Copy out each line of the data that holds the string "ganz".

Excerpts from a dataset:
────

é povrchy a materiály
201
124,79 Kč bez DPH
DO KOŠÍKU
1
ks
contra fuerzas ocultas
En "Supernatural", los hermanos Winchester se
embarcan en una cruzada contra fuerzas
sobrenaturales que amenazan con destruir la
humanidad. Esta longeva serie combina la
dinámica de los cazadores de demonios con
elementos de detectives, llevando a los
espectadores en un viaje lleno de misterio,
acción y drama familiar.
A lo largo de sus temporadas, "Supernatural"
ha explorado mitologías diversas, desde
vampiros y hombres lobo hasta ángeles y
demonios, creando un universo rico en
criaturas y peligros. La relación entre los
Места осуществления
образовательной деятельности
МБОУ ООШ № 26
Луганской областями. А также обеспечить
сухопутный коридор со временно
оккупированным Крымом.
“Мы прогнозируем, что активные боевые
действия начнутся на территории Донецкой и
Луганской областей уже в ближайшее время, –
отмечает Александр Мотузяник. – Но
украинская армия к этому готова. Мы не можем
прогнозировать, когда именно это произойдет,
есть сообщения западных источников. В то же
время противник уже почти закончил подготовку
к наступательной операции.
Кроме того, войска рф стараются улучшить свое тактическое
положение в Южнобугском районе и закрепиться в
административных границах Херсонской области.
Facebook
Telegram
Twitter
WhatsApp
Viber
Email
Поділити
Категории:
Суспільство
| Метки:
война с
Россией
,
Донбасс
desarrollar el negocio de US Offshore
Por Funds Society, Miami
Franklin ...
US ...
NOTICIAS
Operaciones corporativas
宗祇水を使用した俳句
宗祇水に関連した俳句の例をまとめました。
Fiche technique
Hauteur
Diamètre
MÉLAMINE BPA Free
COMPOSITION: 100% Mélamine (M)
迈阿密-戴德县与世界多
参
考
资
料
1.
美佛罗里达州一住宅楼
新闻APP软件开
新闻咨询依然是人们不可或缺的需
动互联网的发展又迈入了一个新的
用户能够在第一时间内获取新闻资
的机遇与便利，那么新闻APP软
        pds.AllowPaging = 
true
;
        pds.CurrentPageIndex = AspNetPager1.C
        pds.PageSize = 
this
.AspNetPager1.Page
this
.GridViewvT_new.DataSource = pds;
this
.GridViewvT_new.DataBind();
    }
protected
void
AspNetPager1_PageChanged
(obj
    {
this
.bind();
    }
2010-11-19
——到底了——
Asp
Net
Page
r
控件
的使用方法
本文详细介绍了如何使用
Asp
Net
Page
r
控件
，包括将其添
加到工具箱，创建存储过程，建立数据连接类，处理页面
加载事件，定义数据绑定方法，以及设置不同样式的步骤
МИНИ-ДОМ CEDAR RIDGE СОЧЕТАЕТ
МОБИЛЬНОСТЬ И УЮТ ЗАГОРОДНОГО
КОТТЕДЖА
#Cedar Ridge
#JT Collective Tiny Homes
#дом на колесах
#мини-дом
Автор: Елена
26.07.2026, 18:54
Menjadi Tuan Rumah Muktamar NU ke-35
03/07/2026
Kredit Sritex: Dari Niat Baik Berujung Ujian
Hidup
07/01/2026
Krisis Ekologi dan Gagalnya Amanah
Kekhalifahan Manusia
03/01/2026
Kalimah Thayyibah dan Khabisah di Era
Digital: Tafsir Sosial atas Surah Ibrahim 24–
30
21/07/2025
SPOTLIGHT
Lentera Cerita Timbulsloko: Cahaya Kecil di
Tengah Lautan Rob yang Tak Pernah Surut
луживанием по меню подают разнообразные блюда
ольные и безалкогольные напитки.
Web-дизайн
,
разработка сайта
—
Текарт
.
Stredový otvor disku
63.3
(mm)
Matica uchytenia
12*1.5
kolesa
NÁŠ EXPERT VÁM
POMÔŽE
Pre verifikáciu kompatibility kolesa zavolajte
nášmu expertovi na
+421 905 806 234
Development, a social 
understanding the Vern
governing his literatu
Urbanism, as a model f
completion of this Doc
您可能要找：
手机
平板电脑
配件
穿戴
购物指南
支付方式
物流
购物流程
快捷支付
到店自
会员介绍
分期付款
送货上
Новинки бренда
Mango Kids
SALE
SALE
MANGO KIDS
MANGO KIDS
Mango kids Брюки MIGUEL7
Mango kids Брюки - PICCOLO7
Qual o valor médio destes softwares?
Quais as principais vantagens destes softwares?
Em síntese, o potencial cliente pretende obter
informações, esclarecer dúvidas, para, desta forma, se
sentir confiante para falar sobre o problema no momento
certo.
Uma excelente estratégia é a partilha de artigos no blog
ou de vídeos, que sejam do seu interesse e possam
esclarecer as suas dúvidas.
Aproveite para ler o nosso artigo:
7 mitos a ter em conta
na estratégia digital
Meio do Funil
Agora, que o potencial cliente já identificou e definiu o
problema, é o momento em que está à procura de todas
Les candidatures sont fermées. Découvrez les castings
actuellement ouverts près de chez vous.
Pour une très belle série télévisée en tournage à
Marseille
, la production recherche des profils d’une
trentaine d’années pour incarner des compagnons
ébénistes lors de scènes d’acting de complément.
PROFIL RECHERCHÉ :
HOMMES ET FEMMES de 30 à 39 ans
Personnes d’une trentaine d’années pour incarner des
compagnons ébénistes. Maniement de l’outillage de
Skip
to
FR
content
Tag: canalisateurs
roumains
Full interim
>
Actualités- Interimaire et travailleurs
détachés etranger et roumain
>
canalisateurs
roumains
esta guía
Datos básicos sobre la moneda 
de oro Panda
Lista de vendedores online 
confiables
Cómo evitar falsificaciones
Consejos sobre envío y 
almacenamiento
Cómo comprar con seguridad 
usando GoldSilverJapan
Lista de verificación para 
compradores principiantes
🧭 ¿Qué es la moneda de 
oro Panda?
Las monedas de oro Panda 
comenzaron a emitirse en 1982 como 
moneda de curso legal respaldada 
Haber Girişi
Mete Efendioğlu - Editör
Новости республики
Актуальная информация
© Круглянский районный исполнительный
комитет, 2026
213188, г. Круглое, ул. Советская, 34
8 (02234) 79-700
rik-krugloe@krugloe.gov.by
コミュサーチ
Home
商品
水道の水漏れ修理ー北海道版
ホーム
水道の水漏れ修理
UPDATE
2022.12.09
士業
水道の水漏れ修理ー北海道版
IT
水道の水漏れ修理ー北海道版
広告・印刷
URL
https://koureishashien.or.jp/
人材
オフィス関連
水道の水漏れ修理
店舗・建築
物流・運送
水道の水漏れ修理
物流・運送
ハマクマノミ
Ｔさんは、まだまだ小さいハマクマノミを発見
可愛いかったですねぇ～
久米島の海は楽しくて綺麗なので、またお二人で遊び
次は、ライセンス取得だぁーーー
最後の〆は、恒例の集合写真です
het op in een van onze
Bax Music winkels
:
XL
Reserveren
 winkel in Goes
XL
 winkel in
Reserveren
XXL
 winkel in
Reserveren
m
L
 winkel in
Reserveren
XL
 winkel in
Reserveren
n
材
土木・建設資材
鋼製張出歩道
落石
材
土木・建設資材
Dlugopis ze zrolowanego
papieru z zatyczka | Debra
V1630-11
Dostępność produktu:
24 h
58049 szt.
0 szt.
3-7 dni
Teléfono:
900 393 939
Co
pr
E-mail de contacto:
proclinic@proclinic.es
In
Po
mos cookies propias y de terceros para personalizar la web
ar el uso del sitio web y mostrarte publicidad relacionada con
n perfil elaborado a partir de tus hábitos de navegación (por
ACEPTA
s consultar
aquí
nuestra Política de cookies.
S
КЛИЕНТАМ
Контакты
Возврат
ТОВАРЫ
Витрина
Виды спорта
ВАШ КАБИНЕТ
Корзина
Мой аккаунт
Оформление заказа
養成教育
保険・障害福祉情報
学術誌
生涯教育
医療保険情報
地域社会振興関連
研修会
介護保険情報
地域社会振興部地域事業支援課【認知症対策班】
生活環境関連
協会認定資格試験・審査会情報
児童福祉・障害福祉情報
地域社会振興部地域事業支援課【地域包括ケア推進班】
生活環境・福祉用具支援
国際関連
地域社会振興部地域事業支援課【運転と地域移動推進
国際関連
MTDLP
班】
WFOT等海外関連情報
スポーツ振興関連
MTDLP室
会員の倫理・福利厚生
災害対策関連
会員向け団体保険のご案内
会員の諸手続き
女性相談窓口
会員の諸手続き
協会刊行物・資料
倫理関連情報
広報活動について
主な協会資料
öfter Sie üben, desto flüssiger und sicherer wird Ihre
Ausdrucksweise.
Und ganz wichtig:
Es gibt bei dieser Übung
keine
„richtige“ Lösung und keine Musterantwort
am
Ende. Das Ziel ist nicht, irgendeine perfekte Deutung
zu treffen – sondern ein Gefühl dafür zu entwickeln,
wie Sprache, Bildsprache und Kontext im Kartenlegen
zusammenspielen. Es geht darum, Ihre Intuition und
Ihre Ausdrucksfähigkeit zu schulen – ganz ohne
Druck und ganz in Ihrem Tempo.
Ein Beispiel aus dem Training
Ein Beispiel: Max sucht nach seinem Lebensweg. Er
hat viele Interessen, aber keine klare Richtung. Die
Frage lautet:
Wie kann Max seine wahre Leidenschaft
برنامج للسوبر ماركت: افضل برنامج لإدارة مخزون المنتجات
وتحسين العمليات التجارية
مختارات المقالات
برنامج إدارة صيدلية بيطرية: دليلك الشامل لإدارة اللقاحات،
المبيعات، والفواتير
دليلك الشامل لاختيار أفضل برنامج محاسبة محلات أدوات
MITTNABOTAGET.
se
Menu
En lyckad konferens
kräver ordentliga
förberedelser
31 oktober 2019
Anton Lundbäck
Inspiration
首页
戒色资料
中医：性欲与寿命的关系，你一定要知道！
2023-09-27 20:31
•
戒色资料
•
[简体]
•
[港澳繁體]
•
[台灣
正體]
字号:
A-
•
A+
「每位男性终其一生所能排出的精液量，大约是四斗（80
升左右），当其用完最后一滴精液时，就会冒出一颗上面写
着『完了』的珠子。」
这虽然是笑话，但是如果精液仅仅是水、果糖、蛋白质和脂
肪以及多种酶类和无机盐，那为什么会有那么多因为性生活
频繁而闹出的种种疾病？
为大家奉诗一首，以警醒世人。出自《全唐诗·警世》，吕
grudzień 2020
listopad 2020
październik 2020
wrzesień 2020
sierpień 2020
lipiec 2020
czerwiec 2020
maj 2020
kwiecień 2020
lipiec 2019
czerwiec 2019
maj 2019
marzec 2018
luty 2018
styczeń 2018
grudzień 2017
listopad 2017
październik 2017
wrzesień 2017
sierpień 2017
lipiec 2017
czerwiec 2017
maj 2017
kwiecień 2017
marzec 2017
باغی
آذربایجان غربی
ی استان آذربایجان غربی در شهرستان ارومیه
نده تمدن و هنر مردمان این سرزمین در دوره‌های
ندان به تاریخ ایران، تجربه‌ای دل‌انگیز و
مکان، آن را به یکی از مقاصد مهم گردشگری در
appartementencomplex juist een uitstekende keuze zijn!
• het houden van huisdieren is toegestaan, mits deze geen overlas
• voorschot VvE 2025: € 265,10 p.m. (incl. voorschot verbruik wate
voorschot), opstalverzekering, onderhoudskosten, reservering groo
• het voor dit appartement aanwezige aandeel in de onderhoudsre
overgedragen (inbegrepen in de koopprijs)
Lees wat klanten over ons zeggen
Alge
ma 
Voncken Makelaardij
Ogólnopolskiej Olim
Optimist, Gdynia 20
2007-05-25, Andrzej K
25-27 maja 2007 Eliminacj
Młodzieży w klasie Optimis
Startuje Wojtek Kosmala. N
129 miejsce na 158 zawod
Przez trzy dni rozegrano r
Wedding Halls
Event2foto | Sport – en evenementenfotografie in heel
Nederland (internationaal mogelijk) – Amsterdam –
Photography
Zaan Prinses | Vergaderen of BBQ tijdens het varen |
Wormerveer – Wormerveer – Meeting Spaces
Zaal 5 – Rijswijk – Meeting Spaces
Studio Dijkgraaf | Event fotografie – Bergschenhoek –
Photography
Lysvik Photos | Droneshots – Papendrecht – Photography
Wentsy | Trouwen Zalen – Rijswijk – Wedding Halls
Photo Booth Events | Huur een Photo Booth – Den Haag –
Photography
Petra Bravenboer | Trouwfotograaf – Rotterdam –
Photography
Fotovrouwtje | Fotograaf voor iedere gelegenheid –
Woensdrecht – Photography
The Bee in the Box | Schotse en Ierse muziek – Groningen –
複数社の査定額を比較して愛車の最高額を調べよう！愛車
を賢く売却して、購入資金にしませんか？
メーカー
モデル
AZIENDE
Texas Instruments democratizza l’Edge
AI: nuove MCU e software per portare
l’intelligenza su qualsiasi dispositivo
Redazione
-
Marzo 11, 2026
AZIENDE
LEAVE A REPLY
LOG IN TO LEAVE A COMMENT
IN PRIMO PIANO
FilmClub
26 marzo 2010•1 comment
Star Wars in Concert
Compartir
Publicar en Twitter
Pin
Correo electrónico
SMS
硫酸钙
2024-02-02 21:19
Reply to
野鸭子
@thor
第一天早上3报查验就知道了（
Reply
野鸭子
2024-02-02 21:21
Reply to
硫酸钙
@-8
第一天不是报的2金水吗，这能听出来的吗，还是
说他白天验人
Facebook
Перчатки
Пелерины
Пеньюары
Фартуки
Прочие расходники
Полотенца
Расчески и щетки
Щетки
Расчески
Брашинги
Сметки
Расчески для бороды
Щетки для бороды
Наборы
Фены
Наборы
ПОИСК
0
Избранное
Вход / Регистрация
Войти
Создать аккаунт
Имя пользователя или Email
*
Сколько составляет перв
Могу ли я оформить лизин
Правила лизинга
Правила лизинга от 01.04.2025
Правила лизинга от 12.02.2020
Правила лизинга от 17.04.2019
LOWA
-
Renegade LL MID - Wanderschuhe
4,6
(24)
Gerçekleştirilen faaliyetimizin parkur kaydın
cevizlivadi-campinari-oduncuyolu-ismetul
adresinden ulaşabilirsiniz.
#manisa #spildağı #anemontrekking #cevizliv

────

**Problem solution**
Und ganz wichtig:
Ihre Ausdrucksfähigkeit zu schulen – ganz ohne
Druck und ganz in Ihrem Tempo.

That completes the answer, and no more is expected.